A (discrete first order) Hidden Markov Model is characterized by a set of states,

S = {s1, s2, s3, ..., sn},

an alphabet,

X = {x1, x2, x3, ..., xm},

and two probability distributions, the state transition probability

P( s[k+1] = sj | s[k] = si )

and the output distribution

P( x[k+1] = xj | s[k] = si ).

There may be a known initial state s[1], or there may be a probability distribution on initial states. The state transitions are not observed directly, so given a sequence of outputs, we would like to answer three questions:

1. What is the probability that this HMM produced this sequence of outputs?
2. What is the most likely sequence of state transitions to produce this sequence of outputs?
3. Given a sequence of outputs, how should we update the transition and output probabilities?

1. Unless many of the output probabilities are zero, there will be exponentially many state sequences corresponding to any output seuqence. To calculate this probability efficiently, we can use a dynamic programming approach. Define the forward variable ai(k) as the probability of being in state si at time k after producing the observed sequence x[1], x[2], ... x[k], then

ai(1) = P( s[1] = i ) * P( x[1] | i ) and

ai(k+1) = sum over j ( aj(k) * P( i | j ) ) * P( x[k+1] | i )

Similarly, we can define the backward variable bi[k] as the conditional probability of producing the observed sequence x[k+1], x[k+2], ..., x[T] given that s[k] was i. These can be calculated by

bi[T] = 1, and

bi[k] = sum over j (bj[k+1] * P( x[k+1] | j ) * P(j | i)

2. (Viterbi's algorithm) Define di(k) as the probability of the given sequence of outputs and the most likely state sequence up to state i at time k. We can initialize this to

di(1) = P( s[1] = i ) * P( x[1] | i )

and we can initialize ci(1) (the most likely state) to

ci(1) = 0

We can then calculate the next step from the previous:

di(k+1) = P(x[k+1] | i) * max [ dj(k) * P( i | j ) ] and
ci(k+1) = argmax [ dj(k) * P( i | j ) ]

where the max and argmax are taken over all states j. When we reach T, we pick the state with the largest di(T), and backtrack using the c's to find the state sequence. As an alternative (to avoid multiplications) you could define

Vi[k] = log P( x[k] | i) and

Bji[k] = log P(i | j),

use these values to replace the probabilities and replace the multiplications by additions.
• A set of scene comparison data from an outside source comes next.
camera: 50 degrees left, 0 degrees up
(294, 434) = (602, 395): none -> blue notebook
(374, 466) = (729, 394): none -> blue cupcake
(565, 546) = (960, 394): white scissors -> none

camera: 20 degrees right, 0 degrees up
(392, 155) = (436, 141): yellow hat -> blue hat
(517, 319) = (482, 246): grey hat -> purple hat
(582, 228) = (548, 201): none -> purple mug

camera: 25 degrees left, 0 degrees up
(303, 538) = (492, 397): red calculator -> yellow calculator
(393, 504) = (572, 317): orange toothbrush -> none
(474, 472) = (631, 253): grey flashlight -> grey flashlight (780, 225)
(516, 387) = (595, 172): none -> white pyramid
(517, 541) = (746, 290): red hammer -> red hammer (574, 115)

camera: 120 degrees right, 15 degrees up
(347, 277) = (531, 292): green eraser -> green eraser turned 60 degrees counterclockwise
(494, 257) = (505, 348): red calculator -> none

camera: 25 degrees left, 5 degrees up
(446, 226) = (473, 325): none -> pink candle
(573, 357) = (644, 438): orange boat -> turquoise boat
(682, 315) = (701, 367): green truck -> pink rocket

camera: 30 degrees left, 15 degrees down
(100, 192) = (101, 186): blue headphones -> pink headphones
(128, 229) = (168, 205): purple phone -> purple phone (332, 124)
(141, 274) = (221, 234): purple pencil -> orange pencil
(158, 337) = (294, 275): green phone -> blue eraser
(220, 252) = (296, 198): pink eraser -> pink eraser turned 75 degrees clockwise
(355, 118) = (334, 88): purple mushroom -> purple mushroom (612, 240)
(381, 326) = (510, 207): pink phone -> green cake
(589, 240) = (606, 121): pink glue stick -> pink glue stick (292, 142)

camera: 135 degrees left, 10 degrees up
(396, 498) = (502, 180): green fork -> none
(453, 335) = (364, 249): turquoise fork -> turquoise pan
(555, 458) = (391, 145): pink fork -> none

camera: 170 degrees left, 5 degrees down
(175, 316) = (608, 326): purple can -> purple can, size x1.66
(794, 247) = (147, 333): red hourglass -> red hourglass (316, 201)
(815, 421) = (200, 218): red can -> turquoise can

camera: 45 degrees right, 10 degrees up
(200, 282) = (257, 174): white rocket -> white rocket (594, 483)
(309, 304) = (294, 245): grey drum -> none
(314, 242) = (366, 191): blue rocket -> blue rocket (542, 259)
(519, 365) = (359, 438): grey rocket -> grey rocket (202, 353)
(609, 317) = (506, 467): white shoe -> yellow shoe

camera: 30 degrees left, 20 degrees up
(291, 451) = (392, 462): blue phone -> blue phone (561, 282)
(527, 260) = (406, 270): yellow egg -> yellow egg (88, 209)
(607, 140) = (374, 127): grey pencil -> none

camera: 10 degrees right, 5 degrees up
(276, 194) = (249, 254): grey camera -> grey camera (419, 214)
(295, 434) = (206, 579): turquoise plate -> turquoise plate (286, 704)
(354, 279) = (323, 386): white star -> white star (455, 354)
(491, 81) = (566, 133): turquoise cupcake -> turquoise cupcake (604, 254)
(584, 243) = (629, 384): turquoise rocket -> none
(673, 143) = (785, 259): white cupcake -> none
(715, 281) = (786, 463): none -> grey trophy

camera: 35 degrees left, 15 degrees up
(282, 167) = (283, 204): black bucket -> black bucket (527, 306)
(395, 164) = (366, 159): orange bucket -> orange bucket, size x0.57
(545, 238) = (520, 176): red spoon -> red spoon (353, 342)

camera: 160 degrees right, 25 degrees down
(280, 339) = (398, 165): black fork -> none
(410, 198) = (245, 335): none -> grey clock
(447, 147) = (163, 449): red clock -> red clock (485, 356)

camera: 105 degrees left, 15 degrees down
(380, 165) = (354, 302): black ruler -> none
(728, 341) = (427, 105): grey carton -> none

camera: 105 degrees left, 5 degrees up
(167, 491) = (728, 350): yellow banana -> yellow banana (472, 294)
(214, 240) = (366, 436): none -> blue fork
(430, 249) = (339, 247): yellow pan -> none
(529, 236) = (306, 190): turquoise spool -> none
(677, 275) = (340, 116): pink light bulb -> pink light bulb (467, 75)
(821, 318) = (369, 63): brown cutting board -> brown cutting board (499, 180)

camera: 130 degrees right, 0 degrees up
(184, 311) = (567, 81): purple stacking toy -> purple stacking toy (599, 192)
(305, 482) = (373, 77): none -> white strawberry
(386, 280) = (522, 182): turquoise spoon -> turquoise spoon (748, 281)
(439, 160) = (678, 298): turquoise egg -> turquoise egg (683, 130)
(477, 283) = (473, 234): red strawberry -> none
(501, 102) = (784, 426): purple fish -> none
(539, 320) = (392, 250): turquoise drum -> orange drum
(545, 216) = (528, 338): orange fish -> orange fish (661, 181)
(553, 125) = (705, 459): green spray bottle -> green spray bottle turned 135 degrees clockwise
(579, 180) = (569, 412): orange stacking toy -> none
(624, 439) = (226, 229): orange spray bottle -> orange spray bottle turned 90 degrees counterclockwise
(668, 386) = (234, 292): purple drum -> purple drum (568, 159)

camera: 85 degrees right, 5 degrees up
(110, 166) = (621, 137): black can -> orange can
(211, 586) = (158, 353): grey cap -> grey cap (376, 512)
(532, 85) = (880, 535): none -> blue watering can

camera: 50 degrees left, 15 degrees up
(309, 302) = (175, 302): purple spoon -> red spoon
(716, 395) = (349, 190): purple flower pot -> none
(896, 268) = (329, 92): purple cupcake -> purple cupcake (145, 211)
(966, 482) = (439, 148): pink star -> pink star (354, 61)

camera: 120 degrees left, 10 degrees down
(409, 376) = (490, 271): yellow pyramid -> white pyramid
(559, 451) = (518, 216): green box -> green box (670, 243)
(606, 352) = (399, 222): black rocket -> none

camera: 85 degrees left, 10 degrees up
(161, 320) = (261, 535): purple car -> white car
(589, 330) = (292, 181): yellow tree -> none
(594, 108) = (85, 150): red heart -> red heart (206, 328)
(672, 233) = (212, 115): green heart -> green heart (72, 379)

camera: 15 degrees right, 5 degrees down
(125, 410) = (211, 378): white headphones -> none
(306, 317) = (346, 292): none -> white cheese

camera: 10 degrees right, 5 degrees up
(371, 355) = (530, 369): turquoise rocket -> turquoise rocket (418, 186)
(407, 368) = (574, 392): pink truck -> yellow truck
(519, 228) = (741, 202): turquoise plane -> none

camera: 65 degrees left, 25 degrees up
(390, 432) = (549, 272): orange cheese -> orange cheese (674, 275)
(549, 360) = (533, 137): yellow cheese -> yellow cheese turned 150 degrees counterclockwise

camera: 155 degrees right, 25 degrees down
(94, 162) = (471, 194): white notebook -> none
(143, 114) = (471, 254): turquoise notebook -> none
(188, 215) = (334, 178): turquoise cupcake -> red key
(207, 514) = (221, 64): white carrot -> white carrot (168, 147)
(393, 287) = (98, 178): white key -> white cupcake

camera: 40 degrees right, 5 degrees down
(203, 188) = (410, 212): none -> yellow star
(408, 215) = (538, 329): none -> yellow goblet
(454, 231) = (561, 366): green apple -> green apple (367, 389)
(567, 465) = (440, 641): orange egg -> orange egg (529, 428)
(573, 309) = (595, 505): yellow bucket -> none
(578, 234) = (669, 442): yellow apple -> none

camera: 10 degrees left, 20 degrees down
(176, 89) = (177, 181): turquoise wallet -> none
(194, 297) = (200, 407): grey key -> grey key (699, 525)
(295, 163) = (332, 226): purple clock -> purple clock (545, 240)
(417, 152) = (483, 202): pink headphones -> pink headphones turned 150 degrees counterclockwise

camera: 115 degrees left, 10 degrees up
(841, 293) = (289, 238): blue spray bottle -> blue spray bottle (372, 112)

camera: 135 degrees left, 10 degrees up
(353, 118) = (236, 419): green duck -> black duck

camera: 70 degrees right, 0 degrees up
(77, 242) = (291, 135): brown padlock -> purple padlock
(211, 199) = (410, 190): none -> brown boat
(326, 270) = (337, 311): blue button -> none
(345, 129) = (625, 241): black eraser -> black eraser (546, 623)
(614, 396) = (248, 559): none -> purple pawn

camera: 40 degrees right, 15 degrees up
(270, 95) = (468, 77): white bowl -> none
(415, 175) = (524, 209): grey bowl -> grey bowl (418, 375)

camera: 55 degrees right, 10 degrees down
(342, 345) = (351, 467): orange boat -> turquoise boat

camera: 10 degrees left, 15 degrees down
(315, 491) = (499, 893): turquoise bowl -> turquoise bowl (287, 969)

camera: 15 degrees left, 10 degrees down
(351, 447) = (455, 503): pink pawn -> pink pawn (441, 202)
3. We can estimate the transition probabilities using the forward and backward variables. Define eij[k] as the probability of being in state i at time k and state j at time k+1, given the observed sequence. We can calculate the numerator as

ai[k] * P( j | i) ) * P( x[k+1] | j ) * bj[k+1]

and then normalize

eij[k] = ai[k] * P( j | i) ) * P( x[k+1] | j ) * bj[k+1] divided by the numerator summed over i and j

We can also calculate gi[k], the probability of being in state i at time k by summing eij[k] over j. We can then sum these over k to get the expected number of times state i is visited and the expected number of transitions from i to j. We can use these expected values to get new initial, transition, and output probabilities for the model.

This procedure finds improved, but not optimal, probabilities for the model. It can be iterated to further improve the model.

This procedure is known as the Baum-Welch method, and is a special case of Expectation-Maximization (EM).

References: Discrete Random Signals and Statistical Signal Processing, by Charles W. Therrien, Prentice Hall, 1992

L.R. Rabiner and B.H. Juang, An introduction to hidden Markov models, IEEE ASSP Magazine, vol 3, no. 1, pp. 4-16, January 1986.

Lawrence Rabiner and Biing-Hwang Juang, Fundamentals of Speech Recognition, Prentice Hall, 1993.